Dataset extract
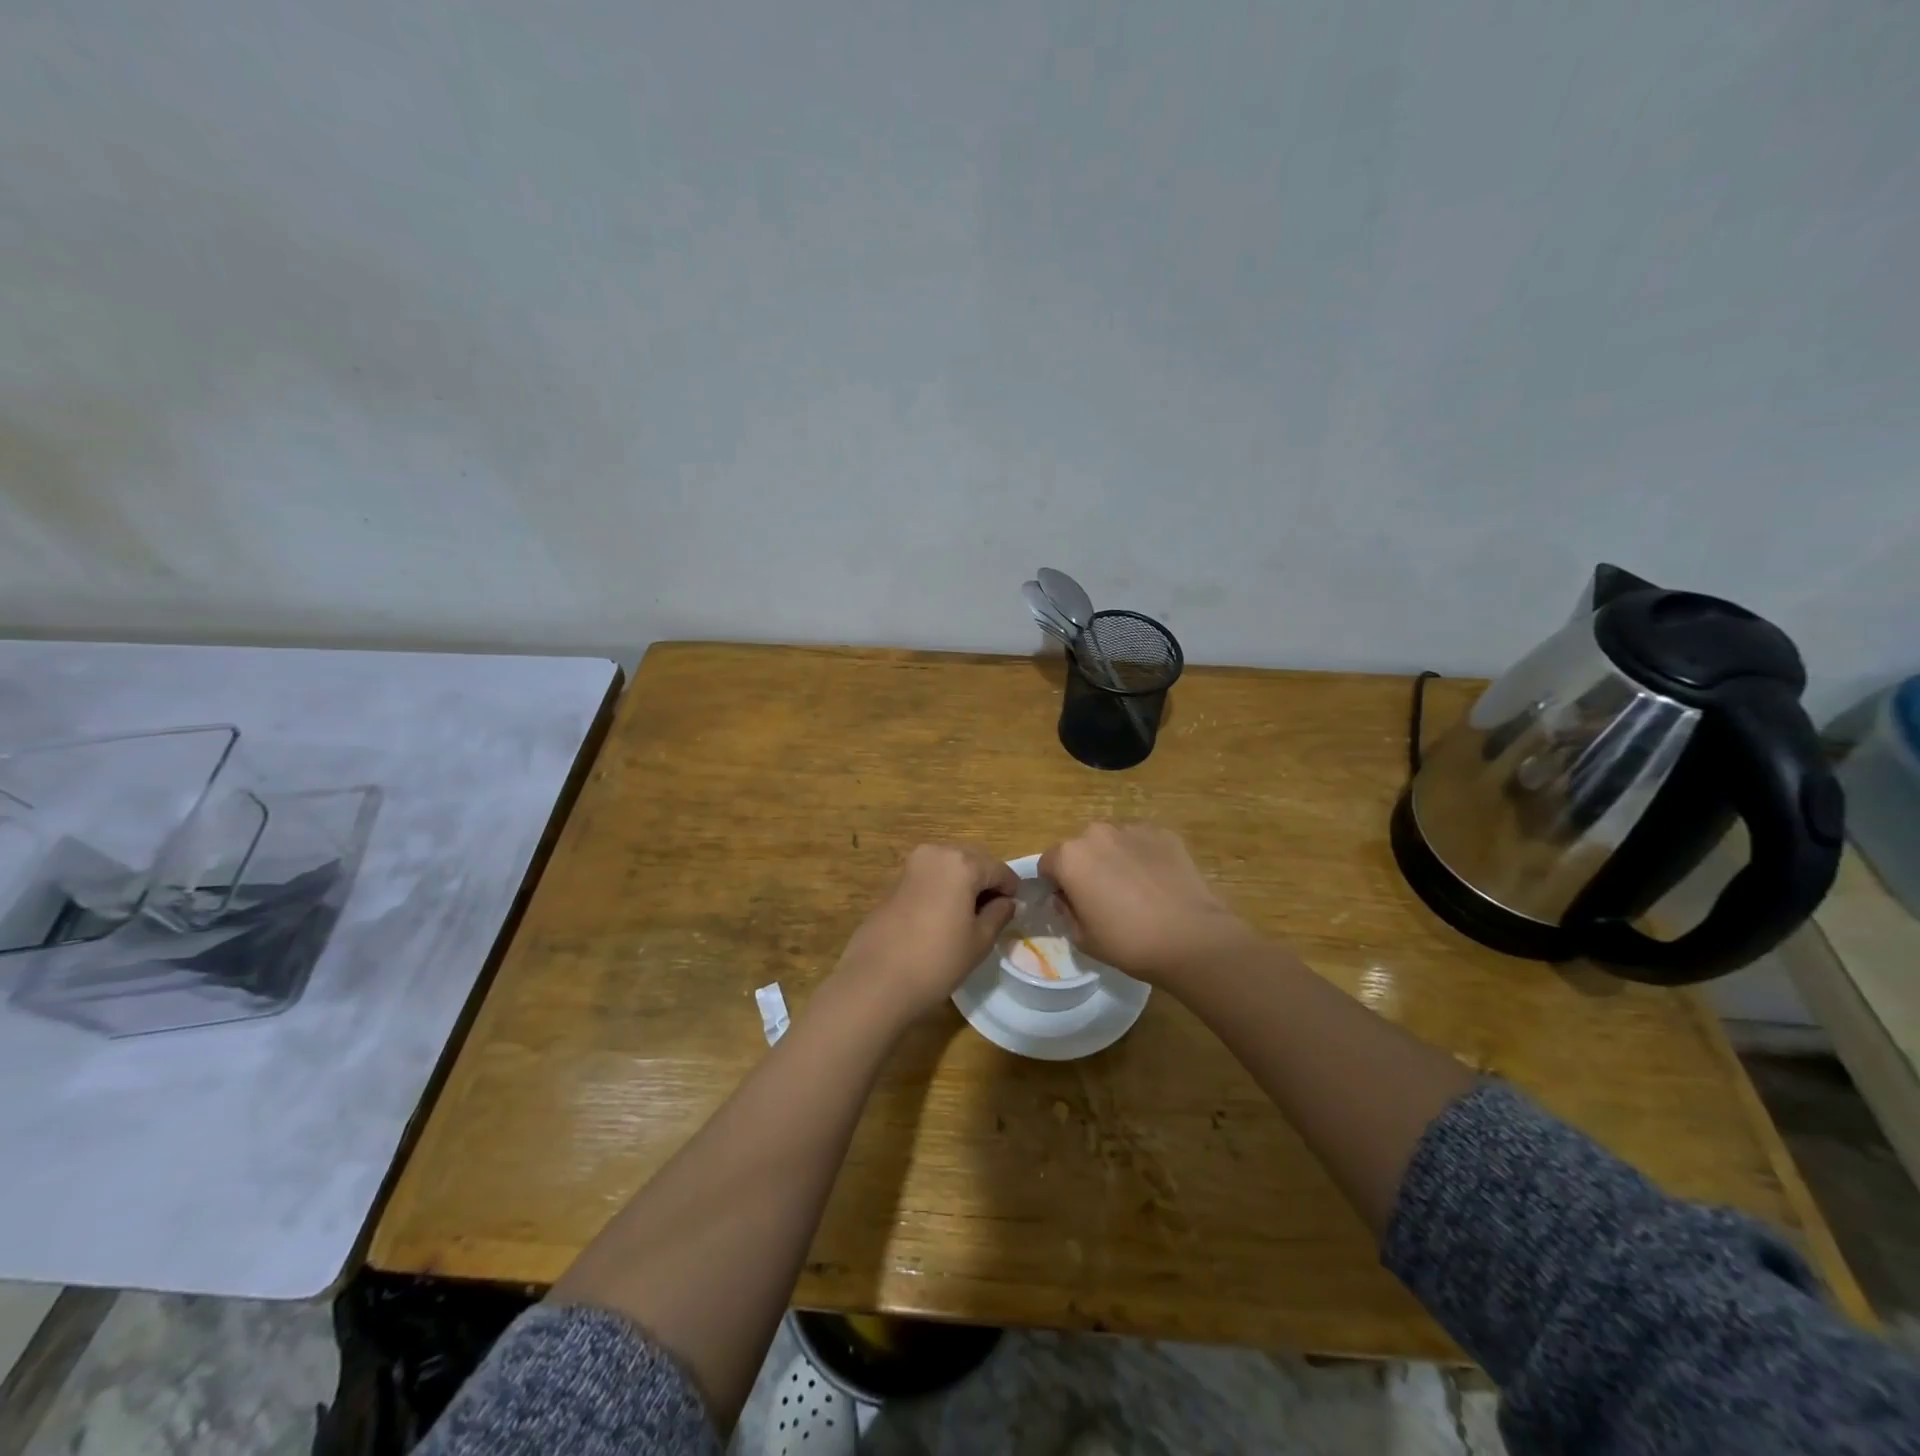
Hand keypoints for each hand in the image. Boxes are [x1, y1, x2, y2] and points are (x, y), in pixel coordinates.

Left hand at [831, 844, 1018, 1027]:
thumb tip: (1007, 902)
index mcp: (961, 863)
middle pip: (972, 862)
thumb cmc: (937, 960)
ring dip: (962, 885)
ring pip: (949, 868)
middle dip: (985, 883)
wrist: (876, 980)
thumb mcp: (979, 940)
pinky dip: (941, 890)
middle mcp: (935, 853)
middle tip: (993, 914)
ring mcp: (910, 865)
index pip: (998, 870)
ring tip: (967, 917)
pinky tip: (942, 918)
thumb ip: (998, 914)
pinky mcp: (893, 882)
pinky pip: (929, 878)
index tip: (1016, 909)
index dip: (1011, 889)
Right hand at [1038, 823, 1254, 984]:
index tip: (1070, 903)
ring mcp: (1132, 829)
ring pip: (1113, 842)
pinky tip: (1157, 882)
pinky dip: (1143, 856)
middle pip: (1081, 848)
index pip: (1048, 863)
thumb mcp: (1083, 938)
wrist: (1191, 938)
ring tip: (1135, 889)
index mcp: (1070, 857)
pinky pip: (1142, 842)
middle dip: (1086, 866)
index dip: (1055, 884)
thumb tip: (1066, 898)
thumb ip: (1066, 912)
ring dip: (1114, 858)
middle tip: (1104, 897)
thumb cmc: (1128, 942)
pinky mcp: (1164, 833)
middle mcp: (1096, 833)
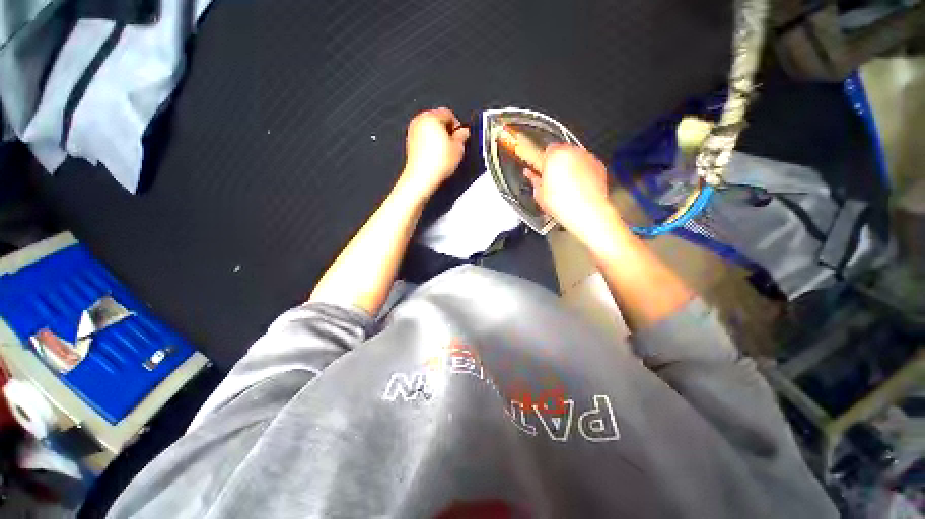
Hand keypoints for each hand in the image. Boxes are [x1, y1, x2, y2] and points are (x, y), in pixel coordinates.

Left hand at [398, 108, 470, 200]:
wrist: (422, 177)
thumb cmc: (438, 163)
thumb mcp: (458, 148)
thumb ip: (462, 136)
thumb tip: (464, 132)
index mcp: (431, 117)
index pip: (449, 114)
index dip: (457, 126)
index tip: (461, 137)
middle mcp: (419, 120)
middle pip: (438, 120)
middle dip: (447, 131)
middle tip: (454, 145)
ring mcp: (412, 131)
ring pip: (430, 129)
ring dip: (438, 137)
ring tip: (445, 152)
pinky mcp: (409, 143)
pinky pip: (423, 138)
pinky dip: (430, 144)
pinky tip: (436, 156)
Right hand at [524, 144, 619, 243]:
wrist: (586, 212)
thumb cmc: (563, 204)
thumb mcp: (539, 194)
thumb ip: (534, 180)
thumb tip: (531, 176)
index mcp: (555, 155)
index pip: (548, 149)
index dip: (544, 160)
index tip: (542, 169)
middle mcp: (573, 152)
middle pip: (563, 151)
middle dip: (558, 163)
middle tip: (553, 180)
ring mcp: (588, 158)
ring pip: (576, 158)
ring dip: (571, 167)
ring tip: (566, 186)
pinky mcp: (599, 166)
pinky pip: (587, 166)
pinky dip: (583, 173)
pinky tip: (578, 187)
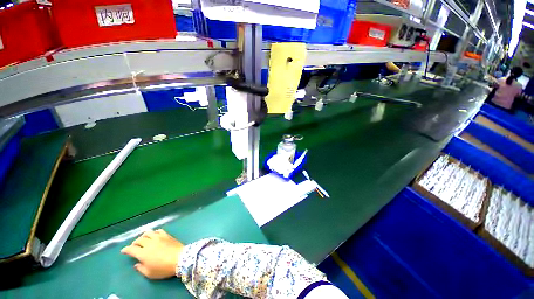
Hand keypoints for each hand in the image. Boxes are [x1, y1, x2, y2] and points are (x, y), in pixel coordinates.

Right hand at [121, 229, 183, 279]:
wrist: (180, 258)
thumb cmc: (163, 268)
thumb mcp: (150, 273)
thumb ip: (141, 269)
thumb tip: (137, 264)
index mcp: (143, 253)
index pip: (131, 249)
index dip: (126, 249)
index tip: (123, 250)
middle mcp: (149, 243)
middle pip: (139, 240)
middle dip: (134, 243)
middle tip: (134, 246)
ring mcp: (159, 237)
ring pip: (148, 233)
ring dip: (143, 236)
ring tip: (143, 239)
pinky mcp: (167, 235)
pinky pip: (159, 231)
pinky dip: (154, 232)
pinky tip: (154, 235)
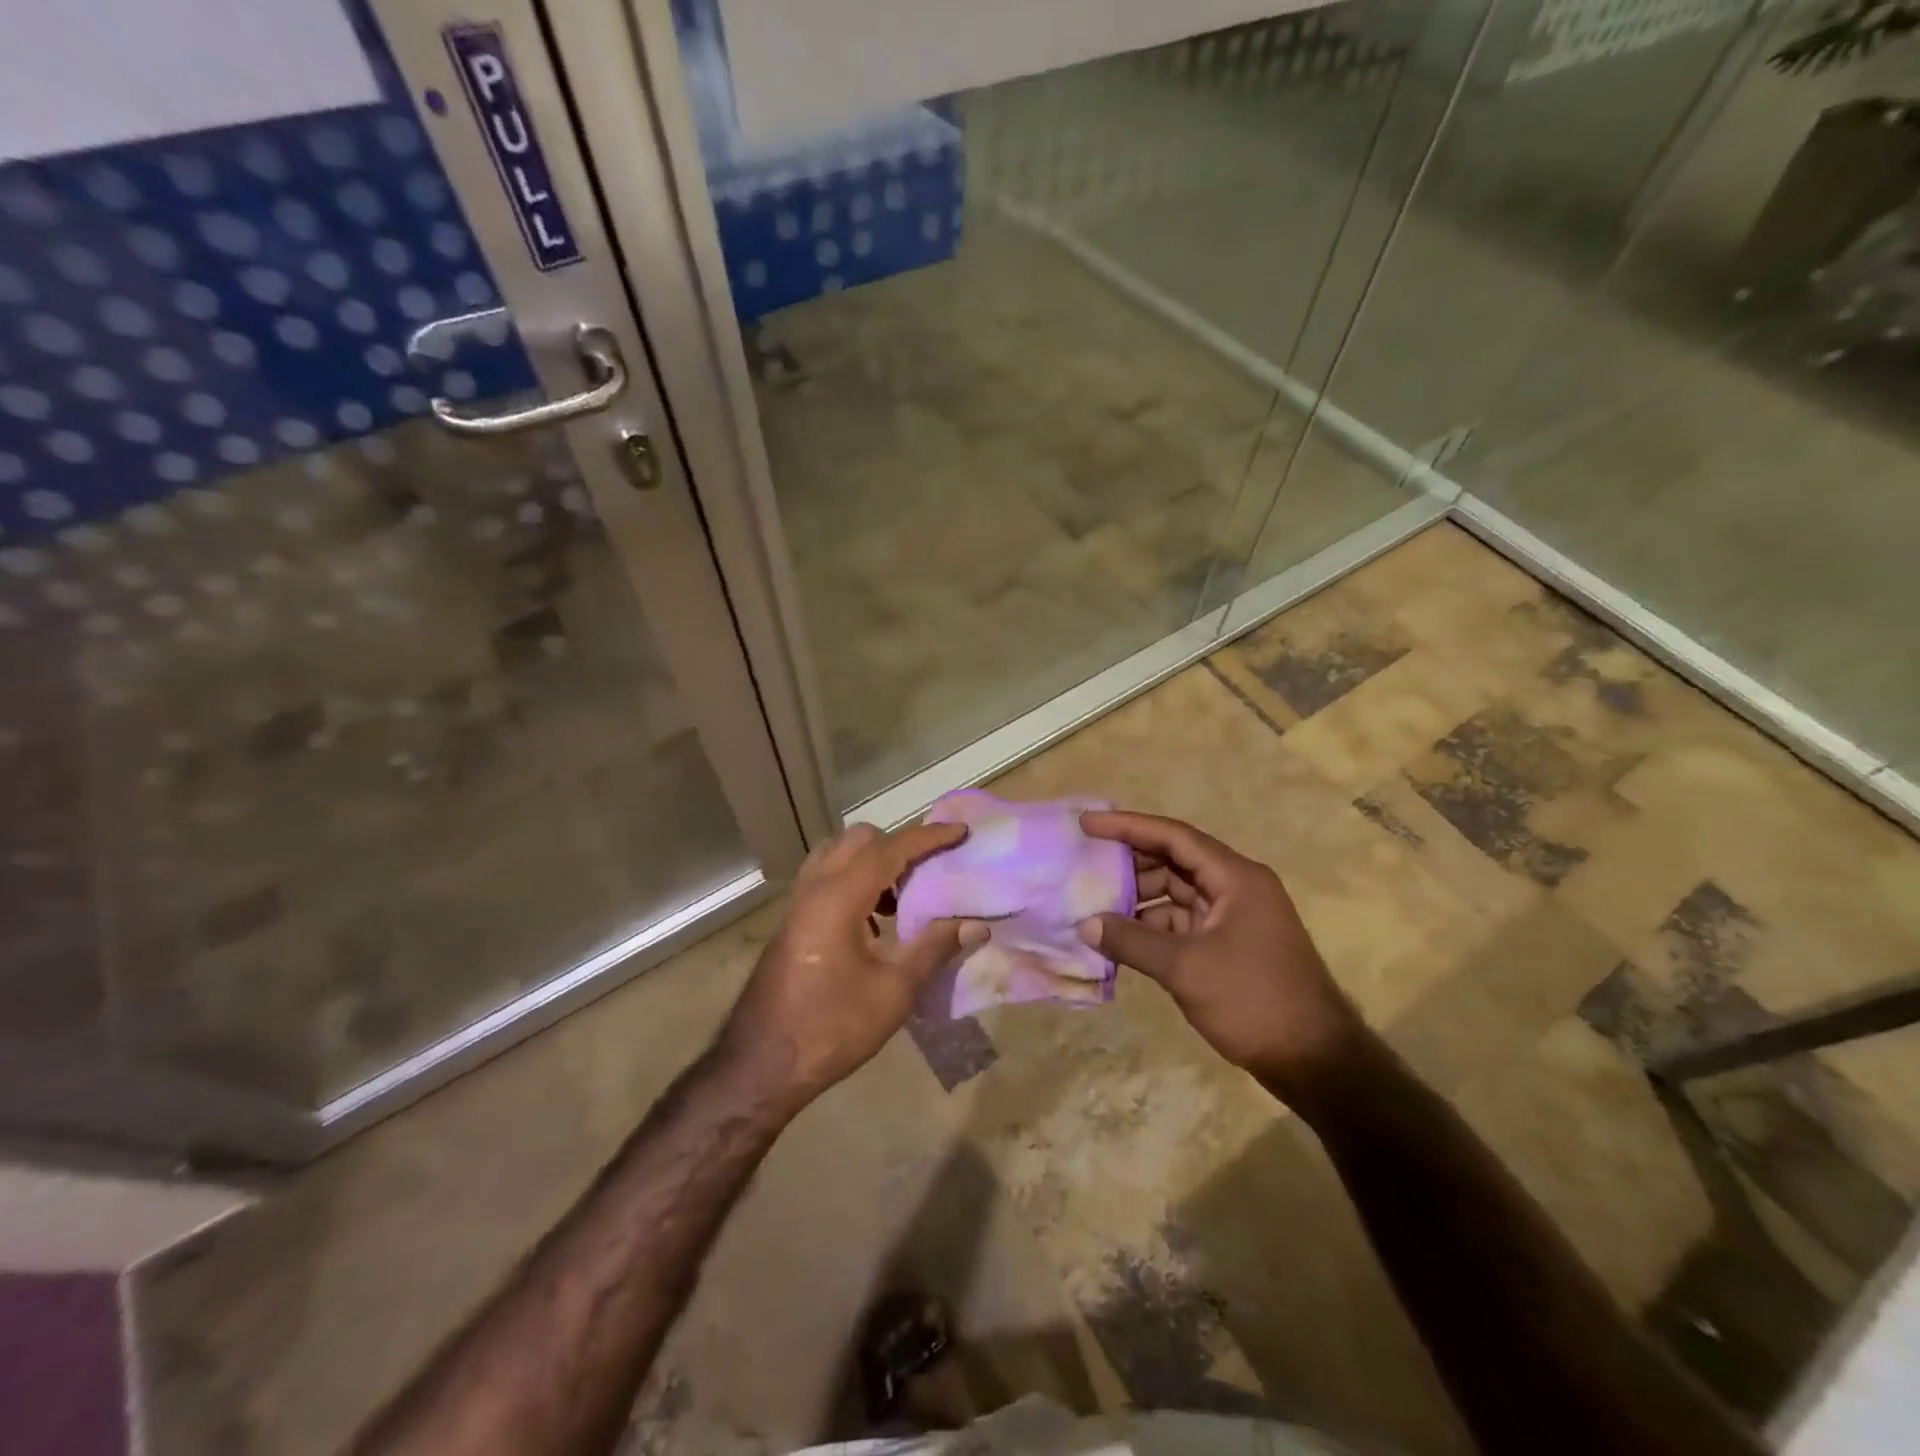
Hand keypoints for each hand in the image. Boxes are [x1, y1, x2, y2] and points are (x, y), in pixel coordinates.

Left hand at [721, 822, 986, 1108]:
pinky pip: (827, 878)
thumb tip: (976, 924)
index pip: (890, 849)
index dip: (928, 837)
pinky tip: (874, 921)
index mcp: (839, 898)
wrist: (762, 1064)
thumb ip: (934, 949)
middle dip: (898, 843)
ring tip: (905, 894)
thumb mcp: (893, 993)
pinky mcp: (793, 921)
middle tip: (930, 867)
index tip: (961, 832)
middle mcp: (815, 888)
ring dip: (873, 862)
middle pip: (859, 840)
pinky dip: (854, 880)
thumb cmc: (831, 1028)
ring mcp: (798, 903)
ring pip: (838, 855)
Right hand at [1078, 810, 1360, 1096]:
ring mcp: (1234, 917)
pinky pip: (1183, 921)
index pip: (1174, 836)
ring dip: (1139, 898)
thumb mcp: (1186, 968)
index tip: (1088, 824)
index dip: (1128, 826)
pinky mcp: (1229, 944)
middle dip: (1130, 863)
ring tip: (1094, 904)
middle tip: (1085, 866)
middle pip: (1175, 861)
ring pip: (1177, 893)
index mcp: (1236, 878)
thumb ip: (1132, 941)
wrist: (1315, 1061)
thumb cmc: (1254, 1001)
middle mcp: (1237, 887)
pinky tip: (1121, 937)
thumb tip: (1085, 924)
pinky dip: (1153, 926)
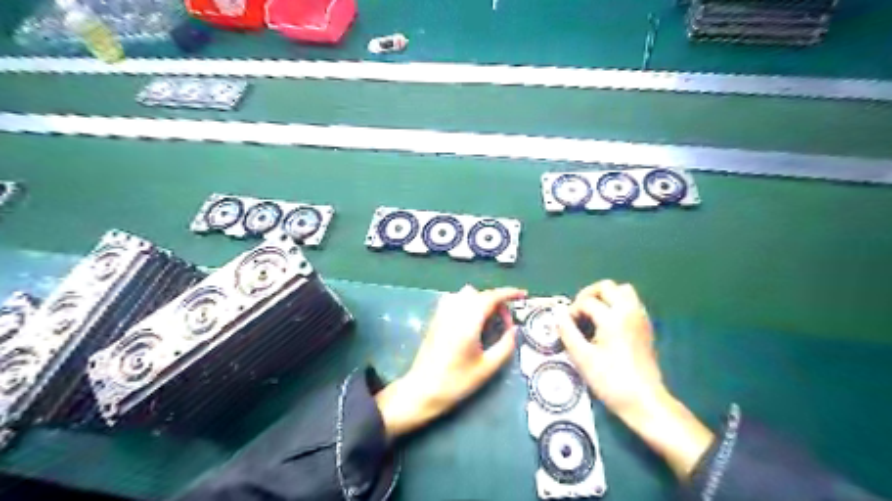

Exercise brief
Each record above is to be copied exactly. Drop the pictures.

Exercise result
Hand keypoints for each hand in the image. Boxes are [x1, y1, x2, y2] and points are (x, y), in pixel coordinates.

Left hand at [831, 844, 1018, 1027]:
thumb tip: (1007, 902)
index mcp: (961, 863)
middle pip: (972, 862)
thumb cmc: (937, 960)
ring dip: (962, 885)
ring pip: (949, 868)
middle dip: (985, 883)
wrist: (876, 980)
thumb mcp: (979, 940)
pinky dip: (941, 890)
middle mcp: (935, 853)
middle tip: (993, 914)
ring mcp: (910, 865)
index pip: (998, 870)
ring tip: (967, 917)
pinky tip: (942, 918)
thumb ip: (998, 914)
pinky mcp: (893, 882)
pinky pip: (929, 878)
index tip: (1016, 909)
index dip: (1011, 889)
Right hand at [1038, 823, 1254, 984]:
index tip: (1070, 903)
ring mcp: (1132, 829)
ring pip: (1113, 842)
pinky tip: (1157, 882)
pinky dip: (1143, 856)
middle pip: (1081, 848)
index pip: (1048, 863)
thumb mcp: (1083, 938)
wrist: (1191, 938)
ring tip: (1135, 889)
index mcp: (1070, 857)
pinky pip: (1142, 842)
middle dip: (1086, 866)
index dip: (1055, 884)
thumb tip: (1066, 898)
thumb ip: (1066, 912)
ring dip: (1114, 858)
middle tip: (1104, 897)
thumb cmc: (1128, 942)
pinky mcp: (1164, 833)
middle mcp: (1096, 833)
Hand keypoints for each hand in the image. Boxes are [x1, y1, x2, y2] and points are (x, y), in pixel coordinates.

Left hand at [398, 108, 470, 200]:
wrist: (422, 177)
thumb cmc: (438, 163)
thumb mcp: (458, 148)
thumb ip: (462, 136)
thumb tip: (464, 132)
index mcp: (431, 117)
index pip: (449, 114)
index dip: (457, 126)
index tip: (461, 137)
middle mcp: (419, 120)
middle pip: (438, 120)
middle dip: (447, 131)
middle tip: (454, 145)
ring mcp: (412, 131)
ring pip: (430, 129)
ring dip: (438, 137)
ring tip: (445, 152)
pinky mcp: (409, 143)
pinky pip: (423, 138)
pinky dip: (430, 144)
pinky tip: (436, 156)
Right hand at [524, 144, 619, 243]:
wrist: (586, 212)
thumb cmc: (563, 204)
thumb mcp: (539, 194)
thumb ip: (534, 180)
thumb tip: (531, 176)
index mcp: (555, 155)
index pip: (548, 149)
index dip: (544, 160)
index tip: (542, 169)
middle mcp: (573, 152)
middle pip: (563, 151)
middle dip: (558, 163)
middle tip: (553, 180)
ring mcp: (588, 158)
ring pip: (576, 158)
ring dip: (571, 167)
ring tip: (566, 186)
pinky mcp: (599, 166)
pinky pip: (587, 166)
pinky dip: (583, 173)
pinky tip: (578, 187)
Hand keypoints for each hand in the image. Boxes are [x1, y1, x2, y2] and points are (x, y), in pixel coordinates.

Right hand at [121, 229, 183, 279]:
wrist: (180, 258)
thumb cmc: (163, 268)
thumb mcp: (150, 273)
thumb ip: (141, 269)
thumb tip: (137, 264)
index mcp: (143, 253)
index pip: (131, 249)
index dip: (126, 249)
index tip: (123, 250)
middle mcp: (149, 243)
middle pip: (139, 240)
middle dip: (134, 243)
middle tip: (134, 246)
ring mcp: (159, 237)
ring pip: (148, 233)
ring dip: (143, 236)
ring tip: (143, 239)
pinky mcp: (167, 235)
pinky pip: (159, 231)
pinky dip: (154, 232)
pinky tip: (154, 235)
Hand keypoints for each hand in the image. Boxes are [x1, y1, x2, y2] and points are (x, y), in pixel coordinates.

Left hand at [721, 822, 986, 1108]:
pinky pip: (827, 878)
thumb tip: (976, 924)
index pip: (890, 849)
index dip: (928, 837)
pinky tip: (874, 921)
index mcp: (839, 898)
wrist: (762, 1064)
thumb ip: (934, 949)
middle dip: (898, 843)
ring tip: (905, 894)
thumb mcp: (893, 993)
pinky mcp: (793, 921)
middle tip: (930, 867)
index tip: (961, 832)
middle mcp: (815, 888)
ring dip: (873, 862)
middle pip: (859, 840)
pinky dip: (854, 880)
thumb cmc: (831, 1028)
ring mcp: (798, 903)
ring pip: (838, 855)
Right hand at [1078, 810, 1360, 1096]:
ring mcp: (1234, 917)
pinky pip: (1183, 921)
index pip: (1174, 836)
ring dip: (1139, 898)
thumb mcp: (1186, 968)
index tip: (1088, 824)
index dip: (1128, 826)
pinky mcp: (1229, 944)
middle dip: (1130, 863)
ring tip: (1094, 904)
middle tip: (1085, 866)
middle pip: (1175, 861)
ring pip: (1177, 893)
index mcp: (1236, 878)
thumb ip: (1132, 941)
wrist: (1315, 1061)
thumb cmc: (1254, 1001)
middle mcp: (1237, 887)
pinky tip: (1121, 937)
thumb tip: (1085, 924)
pinky dip: (1153, 926)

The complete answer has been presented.